Background: I'm reading about Hilbert spaces that require a complete metric space using inner product, where every Cauchy sequence of points $x_m$,$x_n$ on the metric space, $X$, has a limit, also in $X$. One difficulty I have is what motivates Cauchy sequences in Hilbert spaces, in the first place.
It is said the points in the sequences $x_n$, $x_m$ converge to $||x_n-x_m|| < r$, $r\in \mathbb{R}$, $r>0$ with $n,m>N$ for some $N \in \mathbb{N}$.
This reminds me of how compact operators $T:X\to Y$ between Hilbert spaces $X,Y$ are the limit of finite-rank operators: If one orders the eigenvalues of that compact operator, $T$, from largest to smallest, $|\lambda_1|\ge|\lambda_2|\ge|\lambda_3|...$, then the partial sums $T_n=\sum_{i=1}^n \lambda_i \phi_i$, (using basis functions, $\phi_n$,) form a Cauchy sequence with practical value, as the sequence approaches $T$, or at least $|T-T_n|<r$ for some $n>N$.
Next, in analogous fashion, we consider how expressing a function, $f(x)\in L^2$ in an orthonormal basis, $\{\psi(x)\}$, results in a sequence of generalized Fourier coefficients $\{c_i \} \in \ell^2$, where $c_i= <f(x),\psi_i(x)>$. Again, ordering the Fourier coefficients from largest to smallest, $|c_1|\ge|c_2|\ge|c_3|...$, the partial sums $f_n=\sum_{i=1}^n c_i \psi_i$, form a Cauchy sequence with practical value, as the sequence approaches $f(x)$, or at least $|f(x)-f_n(x)|<r$ for some $n>N$.*
Idea: Since the first partial sum $T_n$, a Cauchy sequence, and its limit, $T$, express compact operators, the second partial sum, $f_n$, and its limit, $f$, must be some sort of operator. Clearly it's a multiplication operator in the "eigenvalue domain", as $c_n=<\psi_n,\sum_{i=1}^\infty c_i \psi_i>=<\psi_n, c_n \psi_n>$.

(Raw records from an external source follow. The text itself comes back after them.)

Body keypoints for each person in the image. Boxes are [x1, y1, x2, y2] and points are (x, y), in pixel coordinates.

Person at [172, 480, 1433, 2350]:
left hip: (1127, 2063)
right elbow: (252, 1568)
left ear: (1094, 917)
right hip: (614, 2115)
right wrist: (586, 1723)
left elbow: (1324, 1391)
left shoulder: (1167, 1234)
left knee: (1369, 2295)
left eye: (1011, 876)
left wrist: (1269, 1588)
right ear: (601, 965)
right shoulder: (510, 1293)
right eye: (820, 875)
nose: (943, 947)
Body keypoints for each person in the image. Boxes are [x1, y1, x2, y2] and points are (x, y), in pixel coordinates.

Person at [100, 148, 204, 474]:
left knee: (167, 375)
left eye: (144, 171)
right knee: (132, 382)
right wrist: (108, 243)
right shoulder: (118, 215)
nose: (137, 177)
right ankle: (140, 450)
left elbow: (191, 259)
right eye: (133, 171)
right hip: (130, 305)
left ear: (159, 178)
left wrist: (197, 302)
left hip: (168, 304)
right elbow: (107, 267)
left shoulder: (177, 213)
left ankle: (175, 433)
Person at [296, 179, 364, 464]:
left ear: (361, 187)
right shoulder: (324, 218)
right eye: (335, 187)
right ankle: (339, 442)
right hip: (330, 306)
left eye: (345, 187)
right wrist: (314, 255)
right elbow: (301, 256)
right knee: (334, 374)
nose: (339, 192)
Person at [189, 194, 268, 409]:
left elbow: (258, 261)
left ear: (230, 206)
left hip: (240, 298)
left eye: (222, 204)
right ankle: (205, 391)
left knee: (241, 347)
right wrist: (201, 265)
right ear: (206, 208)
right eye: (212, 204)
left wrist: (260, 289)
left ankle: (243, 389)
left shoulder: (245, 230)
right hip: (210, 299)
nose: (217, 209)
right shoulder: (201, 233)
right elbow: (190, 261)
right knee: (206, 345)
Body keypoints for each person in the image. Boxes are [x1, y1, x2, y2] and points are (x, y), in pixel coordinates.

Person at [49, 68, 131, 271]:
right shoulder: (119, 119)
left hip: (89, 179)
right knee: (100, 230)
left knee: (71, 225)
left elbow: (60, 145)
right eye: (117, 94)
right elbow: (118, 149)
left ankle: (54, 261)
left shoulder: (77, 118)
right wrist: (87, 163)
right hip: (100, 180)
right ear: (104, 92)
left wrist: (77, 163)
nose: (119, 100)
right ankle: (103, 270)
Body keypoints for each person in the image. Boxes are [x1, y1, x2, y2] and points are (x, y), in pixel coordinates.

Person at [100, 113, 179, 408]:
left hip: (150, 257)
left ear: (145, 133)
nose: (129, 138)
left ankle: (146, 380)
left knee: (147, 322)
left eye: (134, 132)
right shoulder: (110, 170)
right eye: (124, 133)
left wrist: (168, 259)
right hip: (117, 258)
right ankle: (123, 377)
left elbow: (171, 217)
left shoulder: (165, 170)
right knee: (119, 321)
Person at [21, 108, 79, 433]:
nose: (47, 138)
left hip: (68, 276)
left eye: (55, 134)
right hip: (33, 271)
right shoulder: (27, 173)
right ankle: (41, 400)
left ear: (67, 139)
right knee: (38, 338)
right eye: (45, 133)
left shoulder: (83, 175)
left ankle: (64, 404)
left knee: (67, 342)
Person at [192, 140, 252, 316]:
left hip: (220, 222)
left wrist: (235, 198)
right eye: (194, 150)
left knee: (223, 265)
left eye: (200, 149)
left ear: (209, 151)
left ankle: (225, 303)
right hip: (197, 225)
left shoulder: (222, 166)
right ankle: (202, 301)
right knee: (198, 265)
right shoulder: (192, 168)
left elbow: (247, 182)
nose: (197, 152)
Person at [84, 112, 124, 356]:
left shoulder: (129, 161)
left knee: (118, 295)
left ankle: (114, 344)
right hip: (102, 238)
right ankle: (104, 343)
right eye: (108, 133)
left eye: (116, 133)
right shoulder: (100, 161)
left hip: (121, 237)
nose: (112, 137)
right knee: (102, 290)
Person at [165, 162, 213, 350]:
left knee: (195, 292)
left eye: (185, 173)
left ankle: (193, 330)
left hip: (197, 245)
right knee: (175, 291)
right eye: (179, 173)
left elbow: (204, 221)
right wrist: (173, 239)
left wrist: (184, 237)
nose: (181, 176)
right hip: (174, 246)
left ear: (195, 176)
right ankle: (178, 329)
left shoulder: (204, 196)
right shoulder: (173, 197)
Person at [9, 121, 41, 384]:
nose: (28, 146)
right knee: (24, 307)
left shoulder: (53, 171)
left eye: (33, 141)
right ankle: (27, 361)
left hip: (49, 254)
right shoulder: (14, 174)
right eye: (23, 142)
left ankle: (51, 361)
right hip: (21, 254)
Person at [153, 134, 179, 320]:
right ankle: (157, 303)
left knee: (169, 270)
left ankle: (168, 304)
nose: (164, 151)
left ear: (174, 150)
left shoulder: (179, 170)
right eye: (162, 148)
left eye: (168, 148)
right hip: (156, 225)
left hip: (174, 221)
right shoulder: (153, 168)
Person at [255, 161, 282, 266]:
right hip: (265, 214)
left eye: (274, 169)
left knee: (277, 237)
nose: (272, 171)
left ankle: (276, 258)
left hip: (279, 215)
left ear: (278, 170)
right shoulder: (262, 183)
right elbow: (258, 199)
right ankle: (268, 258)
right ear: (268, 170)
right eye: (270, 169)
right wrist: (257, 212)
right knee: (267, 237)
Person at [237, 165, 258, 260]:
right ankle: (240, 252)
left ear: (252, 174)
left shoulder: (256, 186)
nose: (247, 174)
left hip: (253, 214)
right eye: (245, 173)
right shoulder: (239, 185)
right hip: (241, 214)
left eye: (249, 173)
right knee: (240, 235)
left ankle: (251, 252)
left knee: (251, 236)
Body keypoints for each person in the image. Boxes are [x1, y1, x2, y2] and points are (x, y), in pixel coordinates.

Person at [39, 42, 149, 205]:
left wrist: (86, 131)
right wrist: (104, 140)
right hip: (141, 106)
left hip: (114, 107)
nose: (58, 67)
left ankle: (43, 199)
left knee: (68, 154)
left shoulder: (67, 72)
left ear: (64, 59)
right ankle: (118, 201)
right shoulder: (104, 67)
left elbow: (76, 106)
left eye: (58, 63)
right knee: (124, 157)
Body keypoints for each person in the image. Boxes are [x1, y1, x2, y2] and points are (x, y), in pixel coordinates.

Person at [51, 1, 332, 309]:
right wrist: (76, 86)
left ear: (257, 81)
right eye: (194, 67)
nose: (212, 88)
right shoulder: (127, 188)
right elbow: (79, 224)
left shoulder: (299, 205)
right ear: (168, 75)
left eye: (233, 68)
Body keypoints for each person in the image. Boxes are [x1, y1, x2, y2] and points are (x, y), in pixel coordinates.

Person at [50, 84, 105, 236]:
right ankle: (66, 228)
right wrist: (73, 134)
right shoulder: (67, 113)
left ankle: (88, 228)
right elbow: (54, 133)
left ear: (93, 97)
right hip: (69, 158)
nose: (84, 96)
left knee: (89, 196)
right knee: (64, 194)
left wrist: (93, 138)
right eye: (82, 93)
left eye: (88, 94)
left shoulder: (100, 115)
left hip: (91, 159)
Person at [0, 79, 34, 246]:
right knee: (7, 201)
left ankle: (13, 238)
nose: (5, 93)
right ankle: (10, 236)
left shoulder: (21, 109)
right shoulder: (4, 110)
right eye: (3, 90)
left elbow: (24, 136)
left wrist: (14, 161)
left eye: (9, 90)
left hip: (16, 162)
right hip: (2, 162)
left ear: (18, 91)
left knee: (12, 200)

Question: Expressing a function, $f(x)\in L^2$ in an orthogonal basis, is equivalent to a multiplication operator. Is it a compact operator? If not, what is its classification?
*Bonus: The above is is long enough, already, but given two projection operators $P,Q$ with $P$ being an orthogonal projection into a separable Hilbert space, that do not have commuting eigenfunctions, the operation, $PQP$ (not trivially zero,) is self-adjoint, with contractive eigenvalues that can be ordered, $1\ge|\lambda_1|\ge|\lambda_2|\ge|\lambda_3|...$ from largest to smallest. Is this $PQP$ compact?
Concerning the last part let $\{e_n\}_{n=1}^\infty$ denote an orthonormal basis in $\mathcal{H}.$ Consider the projection $P$ onto the closed subspace spanned by $\{e_{2n}\}_{n=1}^\infty$ and the projection $Q$ onto the closed subspace spanned by $\{\cos\theta_n e_{2n}+\sin\theta_n e_{2n-1}\}_{n=1}^\infty$ for a sequence $0<\theta_n<\pi/2.$ Then $P$ and $ Q$ do not admit common eigenvectors. We have $$ PQPe_{2n} =PQe_{2n}=P(\cos^2\theta_ne_{2n}+\cos\theta_n\sin\theta_ne_{2n-1})=\cos^2\theta_ne_{2n}$$The sequence $e_{2n}$ tends to $0$ weakly, but for a constant sequence $\theta_n$ the elements $PQPe_{2n}$ do not tend to $0.$ Hence $PQP$ is not compact. However if $\cos^2\theta_n={1\over 2^n}$ the operator $PQP$ is compact, even Hilbert-Schmidt,as $$\sum\|PQPe_n\|^2=\sum\|PQPe_{2n}\|^2=\sum{1\over 4^n}<\infty$$